TOKYO PHOTOGRAPHIC ART MUSEUM
EXHIBITION
CONTEMPORARY JAPANESE PHOTOGRAPHY VOL. 20: LEAP BEFORE YOU LOOK
TAKASHI HOMMA: REVOLUTION 9
AFTER THE LANDSCAPE THEORY
The Tokyo Photographic Art Museum presents a trio of exhibitions across its three floors of gallery space during Art Week Tokyo. The third floor presents the museum’s annual Contemporary Japanese Photography exhibition, surveying Japanese artists who work in photography and moving image. Addressing the theme “Leap Before You Look,” this year’s 20th edition brings together five artists: Yuta Fuchikami, Haruto Hoshi, mumuko, Yumiko Utsu, and Shimpei Yamagami.
The second-floor galleries feature acclaimed photographer Takashi Homma’s first solo show at a Japanese institution in 10 years. “Revolution 9” focuses on Homma’s The Narcissistic City series, in which the artist turns rooms in cities around the world into pinhole cameras for capturing urban landscapes.

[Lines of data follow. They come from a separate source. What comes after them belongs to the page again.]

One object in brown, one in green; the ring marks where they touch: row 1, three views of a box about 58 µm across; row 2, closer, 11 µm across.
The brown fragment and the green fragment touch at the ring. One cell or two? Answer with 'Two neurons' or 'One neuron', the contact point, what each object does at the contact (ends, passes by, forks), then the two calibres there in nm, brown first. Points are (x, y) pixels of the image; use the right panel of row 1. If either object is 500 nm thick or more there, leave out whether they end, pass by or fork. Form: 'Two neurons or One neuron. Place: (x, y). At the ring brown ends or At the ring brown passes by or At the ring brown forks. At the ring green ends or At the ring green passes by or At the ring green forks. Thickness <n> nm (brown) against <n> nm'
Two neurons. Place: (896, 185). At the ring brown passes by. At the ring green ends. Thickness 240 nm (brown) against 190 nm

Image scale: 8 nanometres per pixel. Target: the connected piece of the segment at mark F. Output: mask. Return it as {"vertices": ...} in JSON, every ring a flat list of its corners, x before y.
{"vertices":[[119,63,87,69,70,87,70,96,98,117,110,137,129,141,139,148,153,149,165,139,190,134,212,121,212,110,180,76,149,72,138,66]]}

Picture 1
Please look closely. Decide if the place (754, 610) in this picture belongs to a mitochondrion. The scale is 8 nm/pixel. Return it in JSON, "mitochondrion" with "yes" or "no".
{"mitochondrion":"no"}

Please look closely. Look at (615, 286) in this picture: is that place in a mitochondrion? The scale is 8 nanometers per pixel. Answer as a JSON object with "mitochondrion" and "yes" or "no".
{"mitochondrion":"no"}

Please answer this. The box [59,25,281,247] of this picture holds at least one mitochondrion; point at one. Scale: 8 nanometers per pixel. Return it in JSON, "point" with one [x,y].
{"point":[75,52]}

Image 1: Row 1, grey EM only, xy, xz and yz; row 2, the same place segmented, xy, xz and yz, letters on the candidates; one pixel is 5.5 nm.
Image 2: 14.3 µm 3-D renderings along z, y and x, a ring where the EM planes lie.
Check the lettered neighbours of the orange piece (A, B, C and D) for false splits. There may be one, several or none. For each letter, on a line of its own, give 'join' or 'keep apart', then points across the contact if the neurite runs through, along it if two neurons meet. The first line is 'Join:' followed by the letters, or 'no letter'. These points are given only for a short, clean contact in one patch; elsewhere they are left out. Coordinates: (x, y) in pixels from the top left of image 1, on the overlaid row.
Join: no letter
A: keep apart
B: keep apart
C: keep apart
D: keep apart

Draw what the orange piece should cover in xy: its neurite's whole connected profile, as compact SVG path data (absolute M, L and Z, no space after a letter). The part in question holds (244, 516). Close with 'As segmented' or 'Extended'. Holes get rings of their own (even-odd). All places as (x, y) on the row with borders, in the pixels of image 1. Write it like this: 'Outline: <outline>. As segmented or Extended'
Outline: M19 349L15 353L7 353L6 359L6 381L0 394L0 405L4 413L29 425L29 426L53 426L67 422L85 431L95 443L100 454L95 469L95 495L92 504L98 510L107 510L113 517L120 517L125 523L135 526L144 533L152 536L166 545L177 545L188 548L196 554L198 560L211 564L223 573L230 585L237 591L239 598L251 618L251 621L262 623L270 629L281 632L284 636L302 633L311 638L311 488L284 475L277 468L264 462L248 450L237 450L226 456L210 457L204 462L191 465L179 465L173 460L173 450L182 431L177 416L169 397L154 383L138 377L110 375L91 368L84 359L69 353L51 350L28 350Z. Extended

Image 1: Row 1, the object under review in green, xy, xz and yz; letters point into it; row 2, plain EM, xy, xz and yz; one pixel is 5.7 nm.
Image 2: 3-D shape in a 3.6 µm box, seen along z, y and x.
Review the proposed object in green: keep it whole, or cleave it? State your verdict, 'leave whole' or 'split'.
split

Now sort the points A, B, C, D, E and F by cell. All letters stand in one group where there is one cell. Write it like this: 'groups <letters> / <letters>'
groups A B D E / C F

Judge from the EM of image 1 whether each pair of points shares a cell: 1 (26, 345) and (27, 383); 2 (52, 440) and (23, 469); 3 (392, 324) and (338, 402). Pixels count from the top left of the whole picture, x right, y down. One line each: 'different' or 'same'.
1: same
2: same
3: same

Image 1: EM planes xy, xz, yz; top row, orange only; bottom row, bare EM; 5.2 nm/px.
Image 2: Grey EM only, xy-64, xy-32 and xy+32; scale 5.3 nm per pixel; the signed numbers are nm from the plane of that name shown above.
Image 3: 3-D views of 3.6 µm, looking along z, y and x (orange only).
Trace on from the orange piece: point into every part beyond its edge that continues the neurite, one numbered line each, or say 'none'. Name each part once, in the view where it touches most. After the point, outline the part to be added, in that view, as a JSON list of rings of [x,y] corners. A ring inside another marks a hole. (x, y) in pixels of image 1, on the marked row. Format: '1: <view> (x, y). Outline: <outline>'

The basement galleries host “After the Landscape Theory,” a thematic exhibition reconsidering landscape theory, which explores the landscape in relation to culture, society, and politics through visual arts and which has exerted a powerful influence on photographers and filmmakers since around 1970.
VENUE
TOKYO PHOTOGRAPHIC ART MUSEUM
- E2
- Ebisu
Yebisu Garden Place
1-13-3 Mita, Meguro-ku
Tel. 81-(0)3-3280-0099
Founded in 1995, the Tokyo Photographic Art Museum is the city’s premier institution for photography and moving images. The museum’s programming spans three galleries and is grounded in its world-class holdings of more than 37,000 works. Its yearly calendar of approximately 20 exhibitions includes collection-based exhibitions and thematic shows that reflect the curators’ deep expertise in Japanese and international photographic and moving-image art. Since 2009 the museum has hosted the annual Yebisu International Festival for Art & Alternative Visions, an international survey of contemporary image practices. The museum’s screening program showcases moving-image works that explore the relationship between art and humanity.